Last Saturday (25th January) saw the seventh annual Govcamp since I organised the first one back in January 2008. I was hesitant about attending, I didn’t go last year, partly because so much water has passed under the bridge since I left Whitehall and I wasn’t sure if I still fitted into the ‘scene’. But I was wrong and it was great to catch up with a whole load of old friends, acquaintances and colleagues (and new ones too).
I’m often asked why I started Govcamp and the answer is a simple one. Back in 2006, when the idea began to take root in my head, there were barcamps taking place all over the world on a variety of premises. At the time I was putting a lot of effort into connecting people in and around Whitehall who I thought should know each other. A barcamp seemed the ideal model to get everyone who mattered into one space on the same day and get to know each other.
A lot of friendships were made at the first Govcamp and, though it was deemed a success by those who participated, I couldn’t get rid of a nagging feeling in my head that there should be some sort of output or plan of action to follow it. I wrestled with this for a while, trying different kinds of event formats, to attempt to create something with ‘more value’. When it was suggested I organise a second Govcamp the following year I hesitated because I couldn’t see the point. What value was it really creating?
Hindsight is a wonderful thing of course but it wasn’t until I left London and returned the following year for the third Govcamp that I realised the true value of the event: connecting and sharing experiences, thoughts and ideas between people who really care about their subject.

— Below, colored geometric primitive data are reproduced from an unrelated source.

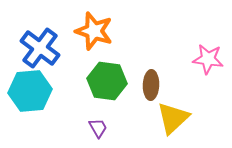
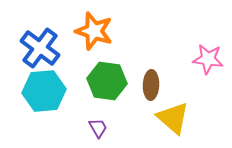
cyan hexagon: moved 14 px right
yellow triangle: rotated 36 degrees counterclockwise
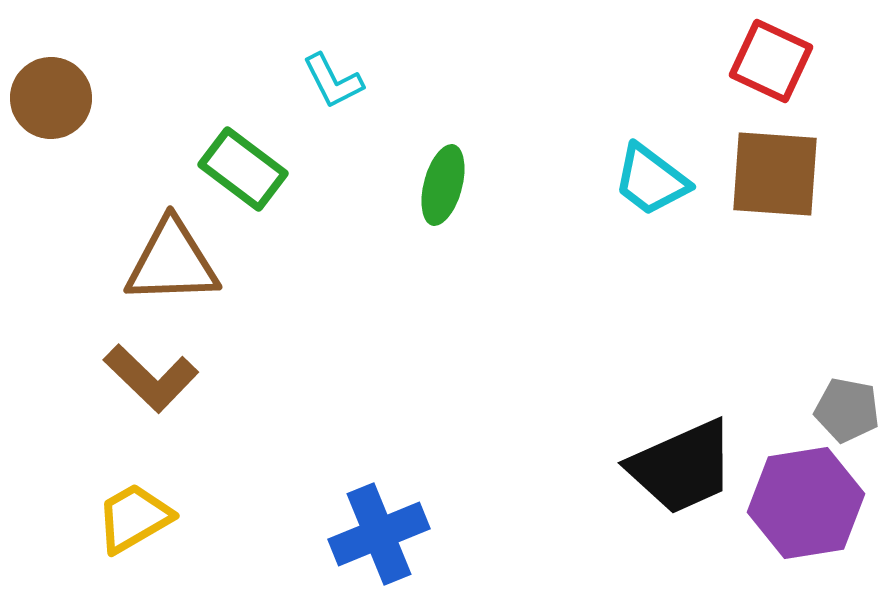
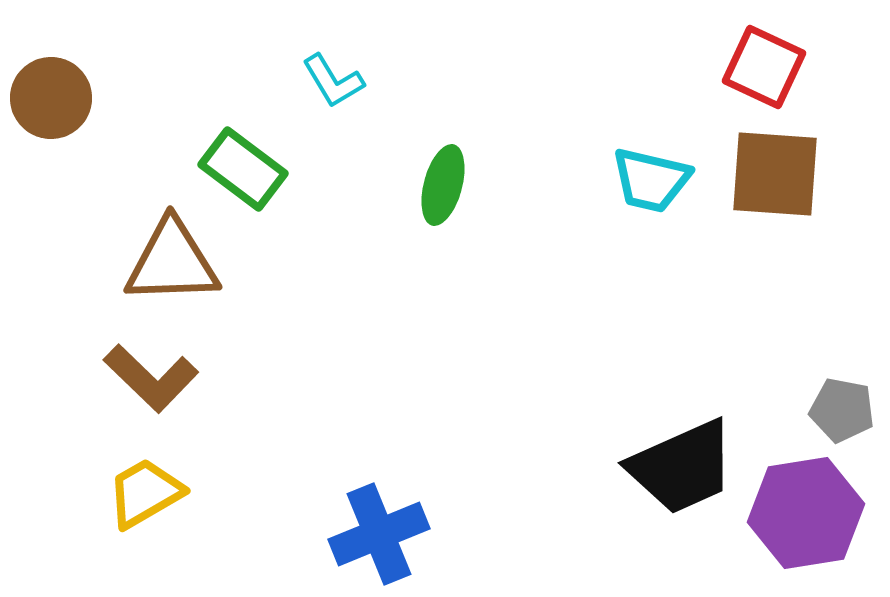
red square: moved 7 px left, 6 px down
cyan L-shape: rotated 4 degrees counterclockwise
cyan trapezoid: rotated 24 degrees counterclockwise
gray pentagon: moved 5 px left
purple hexagon: moved 10 px down
yellow trapezoid: moved 11 px right, 25 px up
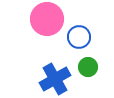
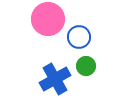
pink circle: moved 1 px right
green circle: moved 2 px left, 1 px up
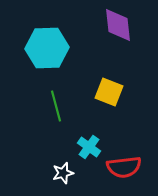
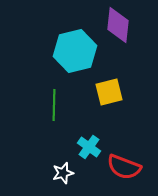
purple diamond: rotated 12 degrees clockwise
cyan hexagon: moved 28 px right, 3 px down; rotated 12 degrees counterclockwise
yellow square: rotated 36 degrees counterclockwise
green line: moved 2 px left, 1 px up; rotated 16 degrees clockwise
red semicircle: rotated 28 degrees clockwise
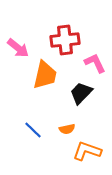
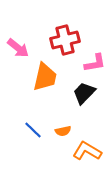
red cross: rotated 8 degrees counterclockwise
pink L-shape: rotated 105 degrees clockwise
orange trapezoid: moved 2 px down
black trapezoid: moved 3 px right
orange semicircle: moved 4 px left, 2 px down
orange L-shape: rotated 12 degrees clockwise
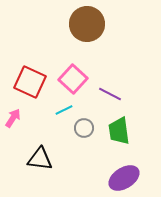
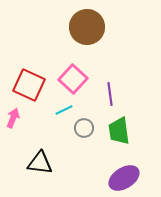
brown circle: moved 3 px down
red square: moved 1 px left, 3 px down
purple line: rotated 55 degrees clockwise
pink arrow: rotated 12 degrees counterclockwise
black triangle: moved 4 px down
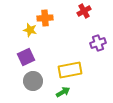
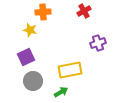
orange cross: moved 2 px left, 6 px up
green arrow: moved 2 px left
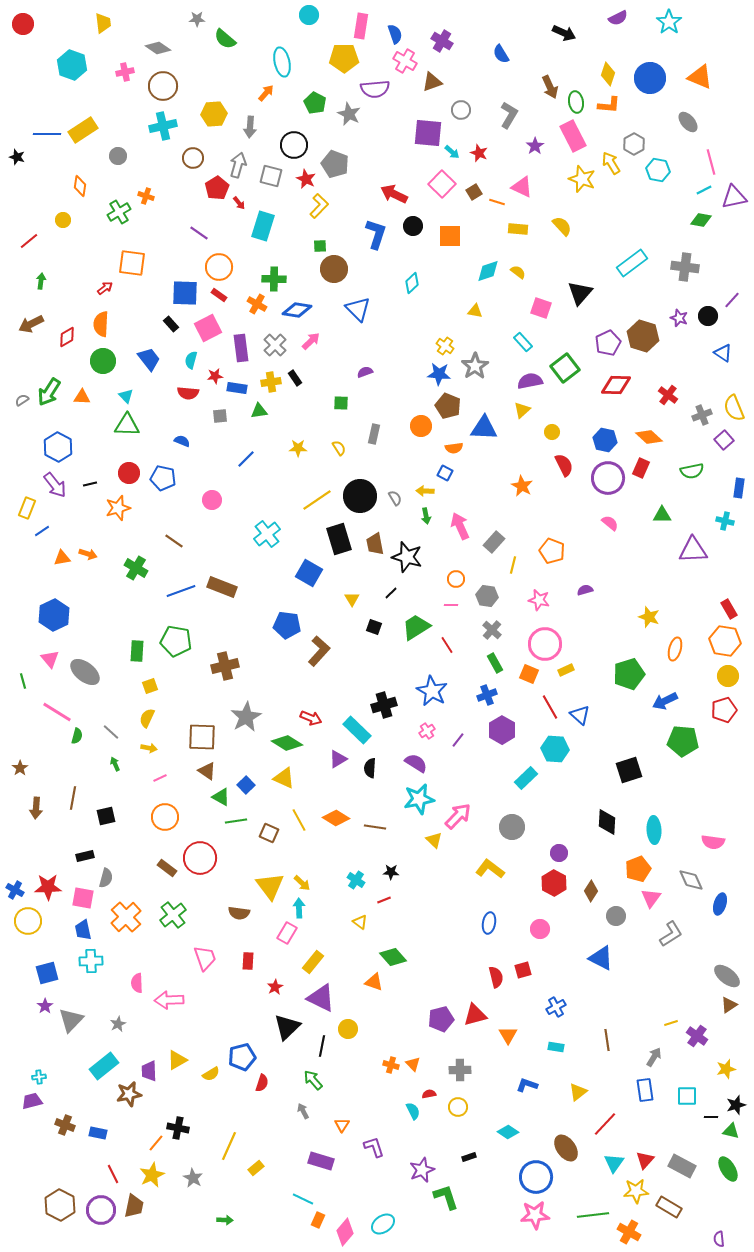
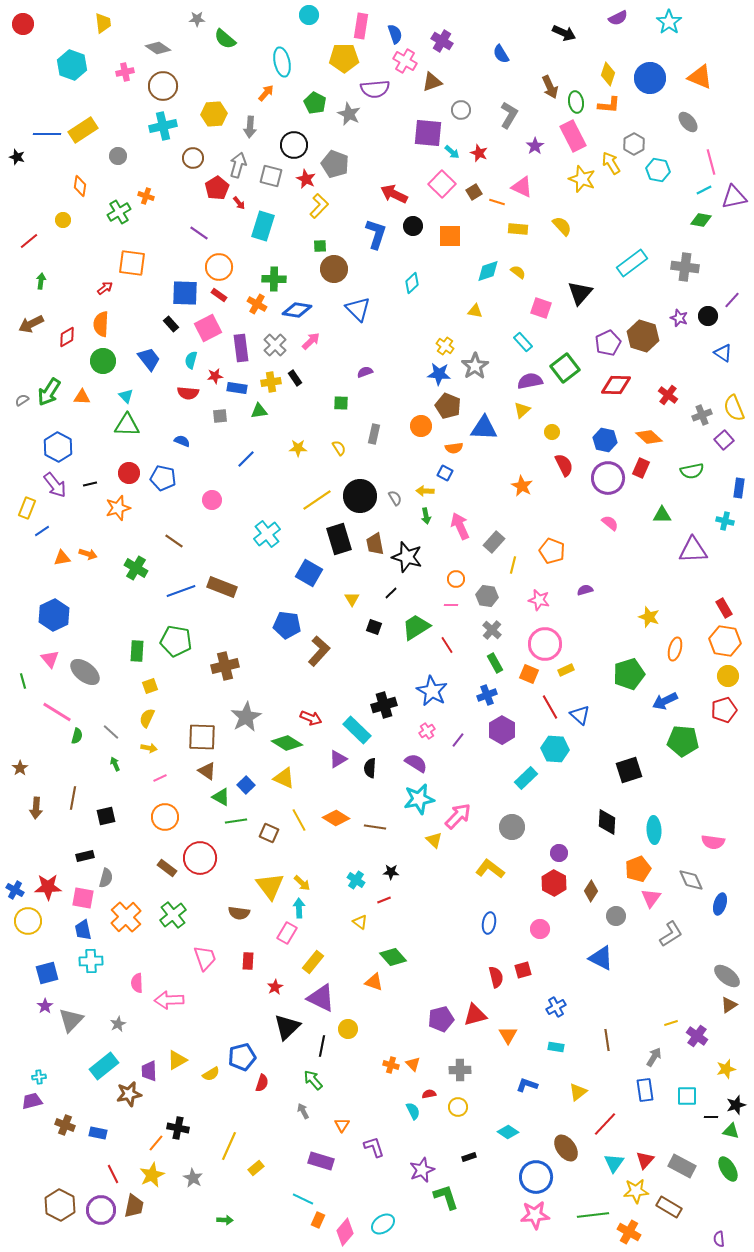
red rectangle at (729, 609): moved 5 px left, 1 px up
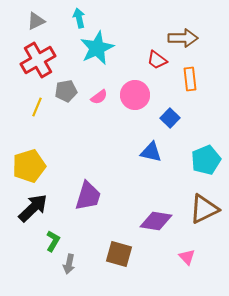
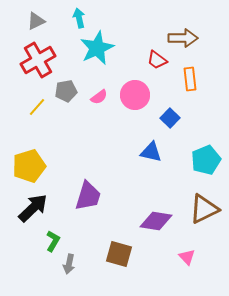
yellow line: rotated 18 degrees clockwise
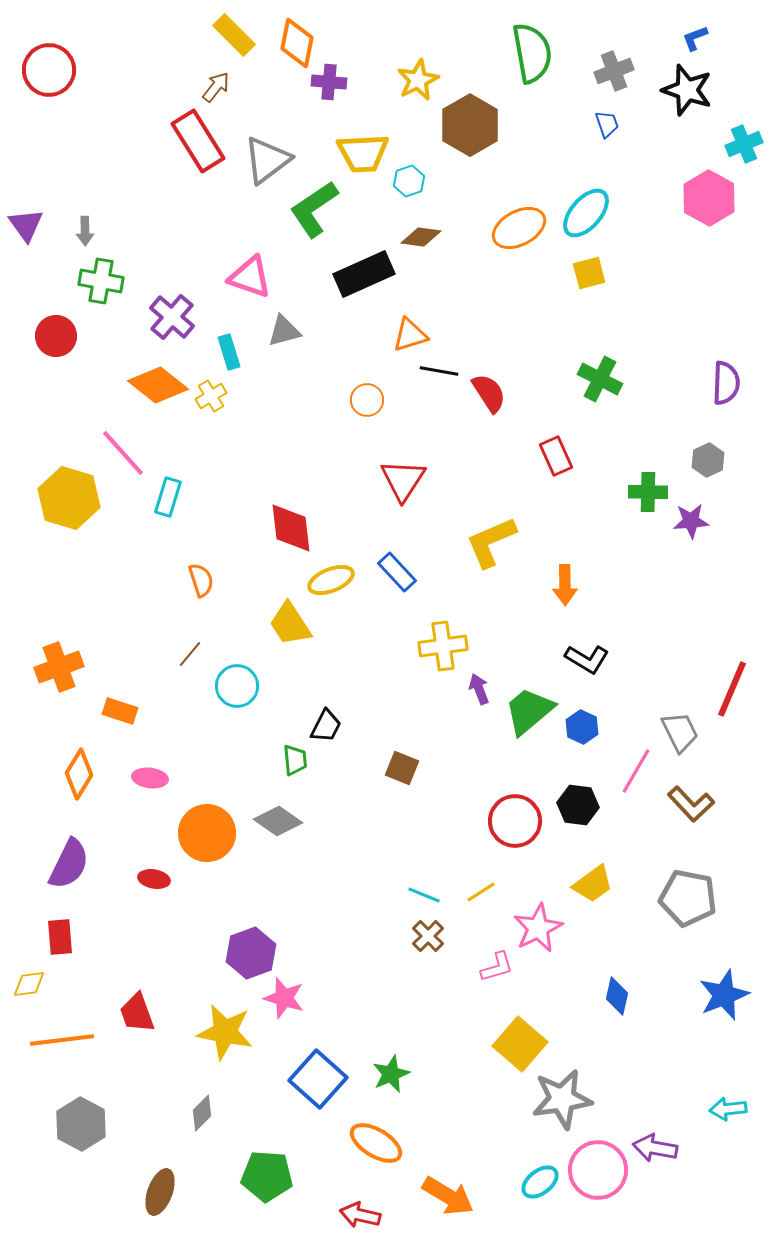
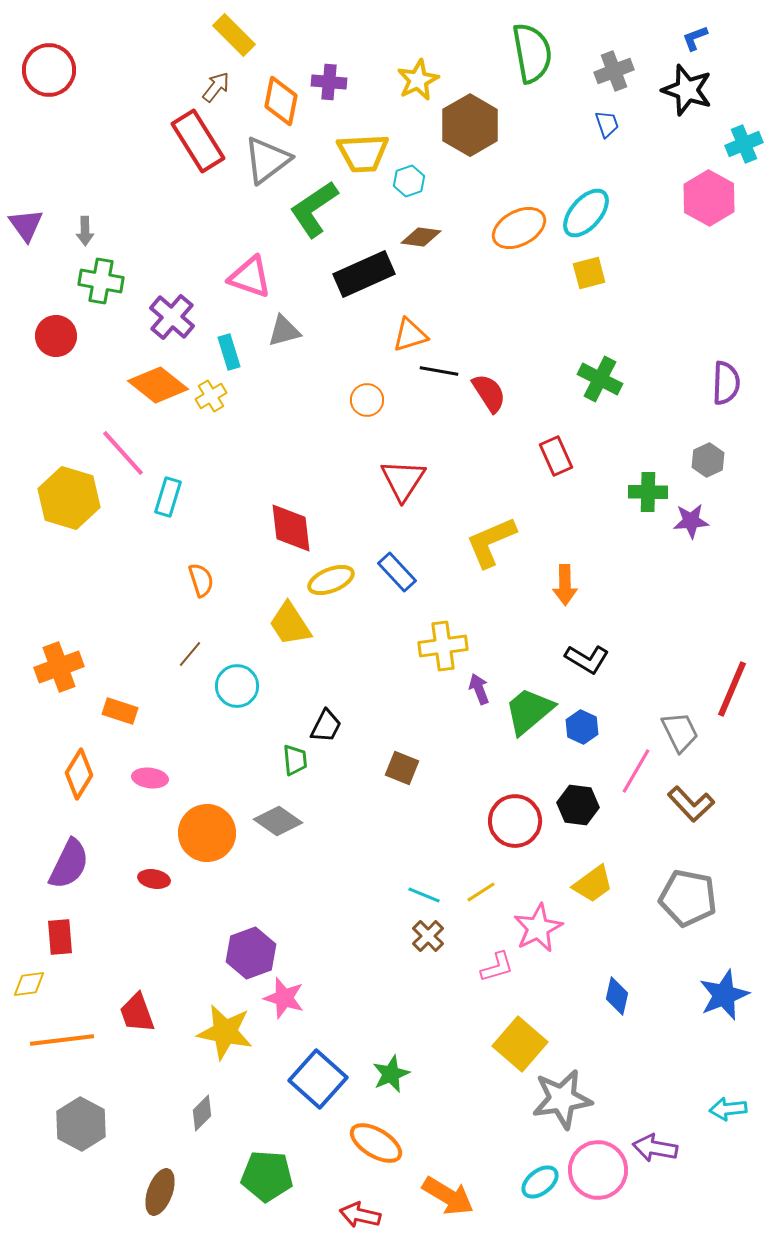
orange diamond at (297, 43): moved 16 px left, 58 px down
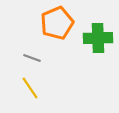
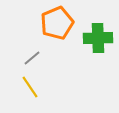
gray line: rotated 60 degrees counterclockwise
yellow line: moved 1 px up
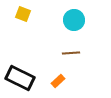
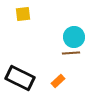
yellow square: rotated 28 degrees counterclockwise
cyan circle: moved 17 px down
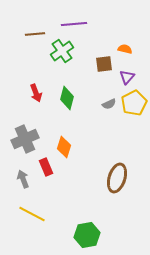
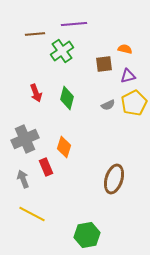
purple triangle: moved 1 px right, 1 px up; rotated 35 degrees clockwise
gray semicircle: moved 1 px left, 1 px down
brown ellipse: moved 3 px left, 1 px down
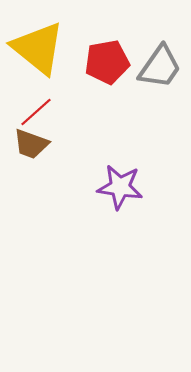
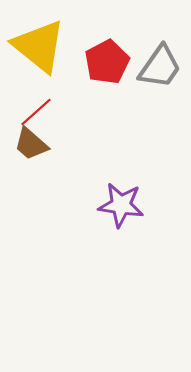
yellow triangle: moved 1 px right, 2 px up
red pentagon: rotated 18 degrees counterclockwise
brown trapezoid: rotated 21 degrees clockwise
purple star: moved 1 px right, 18 px down
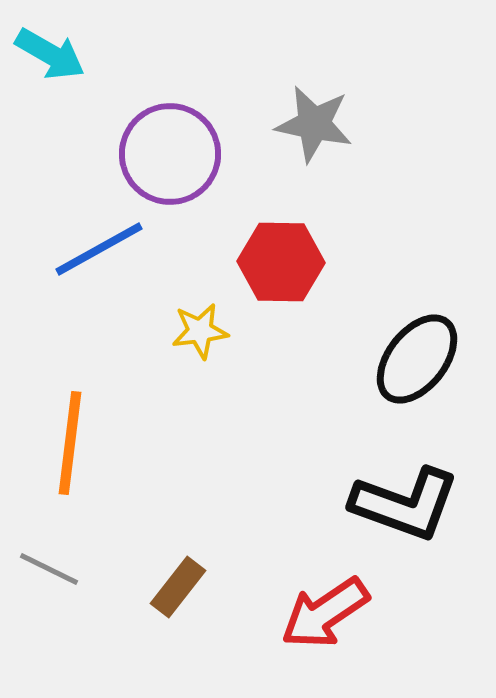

Stefan has written, more eloquently than I, about the uselessness of Govcamp. I couldn’t agree more.
That is incredibly valuable and in stark contrast to many of the corporate conferences I’ve attended over the years. People often talk of the ‘corridor conference’ being the valuable part of those kind of events. In effect, Govcamp is almost entirely a corridor conference: multiple discussions taking places simultaneously, no compulsion to stay in the room if what’s being said doesn’t interest you, find somebody you want to talk with and start talking.
Although a ‘conference’ without speakers, agenda or subject looks absurd to an outsider, it’s precisely this absurdity that makes It so valuable. It’s only by being part of it that you generate value for yourself, for others, and for the community of those who have a passion for doing digital government better (yes, community, because we are).
Well done to all the organisers who made this years Govcamp so absurd. And so valuable. Long may it continue.